In the movie version, the Racine Belles beat the Rockford Peaches in the first “Women’s World Series,” which went seven games. In real life, it was called the league championship, and Racine beat the Kenosha Comets in a best-of-five series. But those details are not important. What is important is that in the great “steamroller” of American history, Title IX opened the doors for millions of girls and women to play all kinds of sports. And their path was illuminated during World War II by a couple hundred intrepid female ballplayers.

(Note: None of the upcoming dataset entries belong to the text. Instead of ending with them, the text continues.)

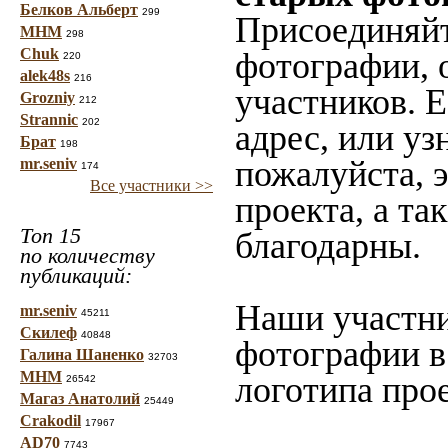
Белков Альберт
299
Присоединяйт
МНМ
298
Chuk
фотографии, 
220
alek48s
216
участников. 
Grozniy
212
Strannic
202
адрес, или уз
Брат
198
пожалуйста, 
mr.seniv
174
Все участники >>
проекта, а та
Топ 15
благодарны.
по количеству
публикаций:
Наши участни
mr.seniv
45211
Скилеф
40848
фотографии в
Галина Шаненко
32703
МНМ
логотипа прое
26542
Магаз Анатолий
25449
Crakodil
17967
AD70
7743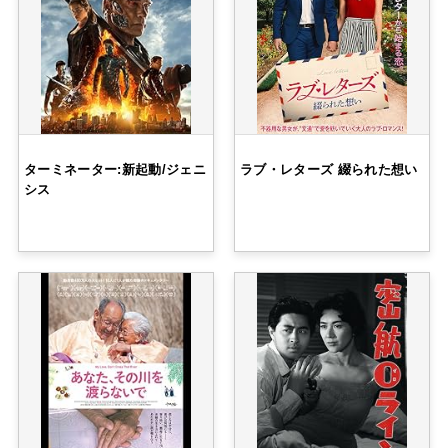
ターミネーター:新起動/ジェニ
ラブ・レターズ 綴られた想い
シス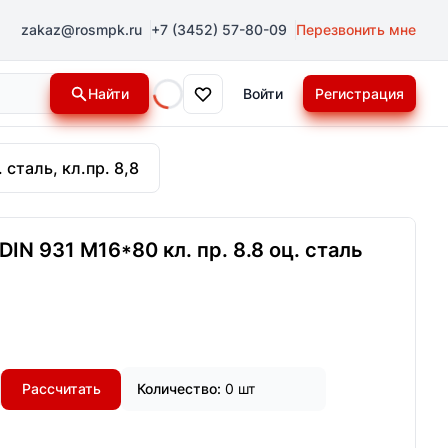
zakaz@rosmpk.ru
+7 (3452) 57-80-09
Перезвонить мне
Найти
Войти
Регистрация
Loading...
 сталь, кл.пр. 8,8
IN 931 М16*80 кл. пр. 8.8 оц. сталь
Рассчитать
Количество:
0 шт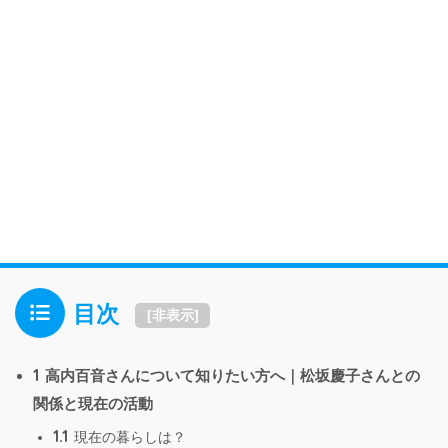
目次
[
非表示
]
1
高内百音さんについて知りたい方へ｜松坂慶子さんとの
関係と現在の活動
1.1
現在の暮らしは？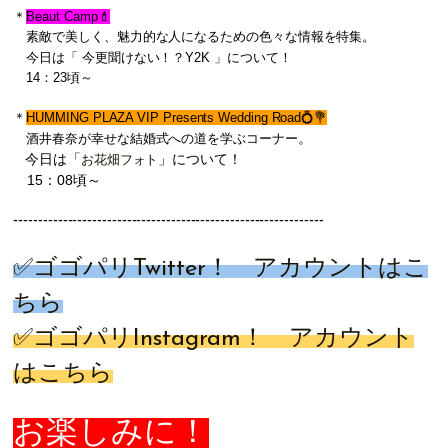
＊
Beaut Camp💄
素敵で美しく、魅力的な人になるための色々な情報を特集。
今日は「 今更聞けない！？Y2K
」について！
14：23頃～
＊
HUMMING PLAZA VIP Presents Wedding Road💍💐
。
酒井春奈が幸せな結婚式への道を学ぶコーナー
今日は「
」について！
お花畑フォト
15：08頃～
------------------------
------------------------
---------------
✅ゴゴパリ
Twitter
！ アカウントは
こ
ちら
✅ゴゴパリ
Instagram
！ アカウント
は
こちら
お楽しみに！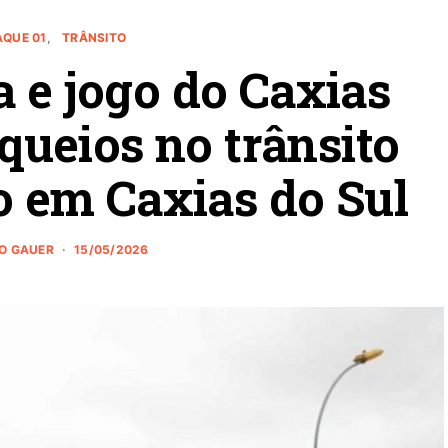
AQUE 01
TRÂNSITO
a e jogo do Caxias
ueios no trânsito
 em Caxias do Sul
NO GAUER
15/05/2026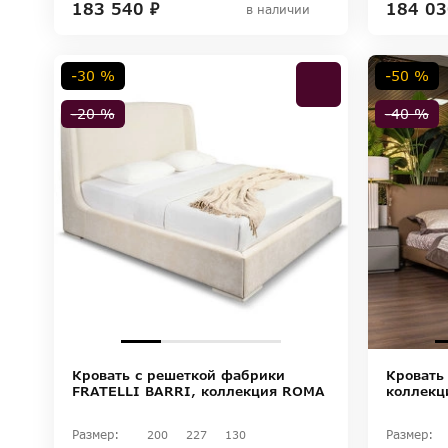
183 540 ₽
184 03
в наличии
-30 %
-50 %
-20 %
-40 %
Кровать с решеткой фабрики
Кровать
FRATELLI BARRI, коллекция ROMA
коллекц
Размер:
Размер:
200
227
130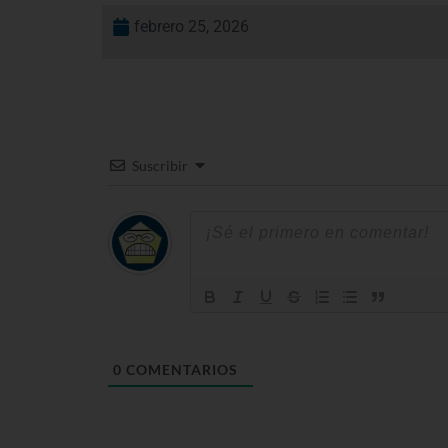
febrero 25, 2026
Suscribir
0
COMENTARIOS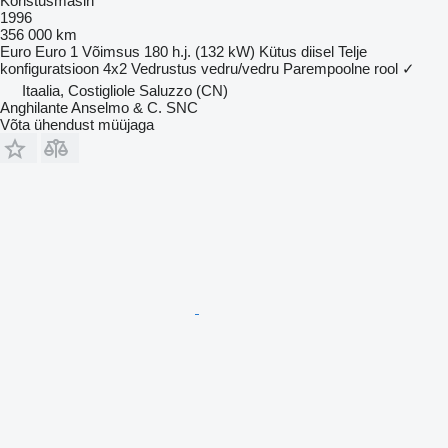
Koristusmasin
1996
356 000 km
Euro
Euro 1
Võimsus
180 h.j. (132 kW)
Kütus
diisel
Telje
konfiguratsioon
4x2
Vedrustus
vedru/vedru
Parempoolne rool
✓
Itaalia, Costigliole Saluzzo (CN)
Anghilante Anselmo & C. SNC
Võta ühendust müüjaga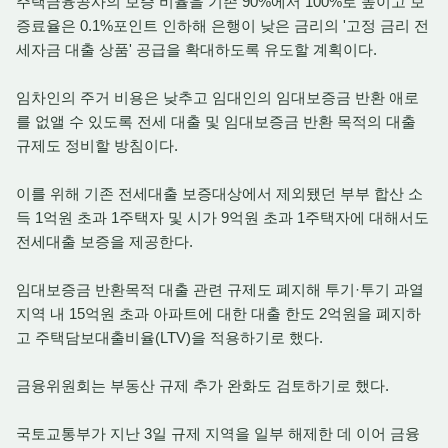
주택금융공사의 보증 비율을 기존 90%에서 100%로 높이고 보
증료율은 0.1%포인트 인하해 은행이 낮은 금리의 '고정 금리 전
세자금 대출 상품' 공급을 확대하도록 유도할 계획이다.
임차인의 주거 비용은 낮추고 임대인의 임대보증금 반환 애로
를 없앨 수 있도록 전세 대출 및 임대보증금 반환 목적의 대출
규제도 정비할 방침이다.
이를 위해 기존 전세대출 보증대상에서 제외됐던 부부 합산 소
득 1억원 초과 1주택자 및 시가 9억원 초과 1주택자에 대해서도
전세대출 보증을 제공한다.
임대보증금 반환목적 대출 관련 규제도 폐지해 투기·투기 과열
지역 내 15억원 초과 아파트에 대한 대출 한도 2억원을 폐지하
고 주택담보대출비율(LTV)을 적용하기로 했다.
금융위원회는 부동산 규제 추가 완화도 검토하기로 했다.
국토교통부가 지난 3일 규제 지역을 일부 해제한 데 이어 금융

Many of them are gone now, along with most of their Greatest Generation cohorts. But not all. Two veterans of the AAGPBL, Maybelle Blair and Shirley Burkovich, are still around — and still promoting baseball. Maybelle Blair is 92. Shirley Burkovich is 86, which means she was born in 1933, the year Washington was last in the World Series. Both women have been active in trying to build a center for women’s baseball in Rockford, Ill., where the Peaches played. Both also prefer baseball to softball, the game most girls and women play today and which the All-American Girls Professional Baseball League played at its inception — until the women insisted on playing hardball.
“There’s nothing like baseball,” Shirley says. “Nothing.”